Osaka has just begun in the professional women’s circuit of tennis, yet questions around her identity, nationalism and race will likely persist. Osaka resists the simplified dominant narrative of her identity as a Japanese tennis player. She acknowledges her Japanese heritage, but also used ICTs to describe herself as Black and part-Haitian, contributing to re-writing the racialized story of her success. While mainstream sources disavow her Blackness in favor of simple, colonial, heteropatriarchal storylines, Osaka challenges binaries and claims her full humanity.

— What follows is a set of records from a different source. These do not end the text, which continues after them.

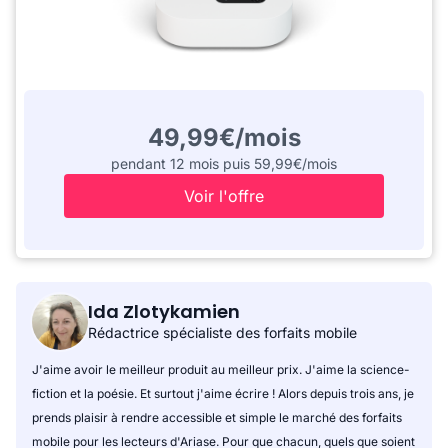
49,99€/mois
pendant 12 mois puis 59,99€/mois
Voir l'offre
Ida Zlotykamien
Rédactrice spécialiste des forfaits mobile
J'aime avoir le meilleur produit au meilleur prix. J'aime la science-
fiction et la poésie. Et surtout j'aime écrire ! Alors depuis trois ans, je
prends plaisir à rendre accessible et simple le marché des forfaits
mobile pour les lecteurs d'Ariase. Pour que chacun, quels que soient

The remaining challenges include the development of skill required to articulate discourses of differences and hybridity within cultural, racial and national identities in sport. Forde and Wilson (2018) noted that the ability to provide a more nuanced critique in the realm of sports journalism requires a certain knowledge and skill set. Sports journalism is also constrained within the political economy of the sports media complex (Jhally, 2006; Sparks et al., 2006); therefore, journalists with the capacity and desire to produce work showing more complexities of identity, may have their agency severely compromised. The tensions that exist within the broad field of sports media compels researchers to also seek data from mainstream sources as well as ICTs that shed light, offer critiques, and create counter-narratives; yet, not all ICTs are created equal. Those contributing to ICTs may also reinforce misogynoir. Researchers must continue to investigate which media platforms are persistently working to disrupt misinformation, racism, and sexism, and how to create more consumable knowledge that can shift harmful and narrow representations of the diversity of women in sport.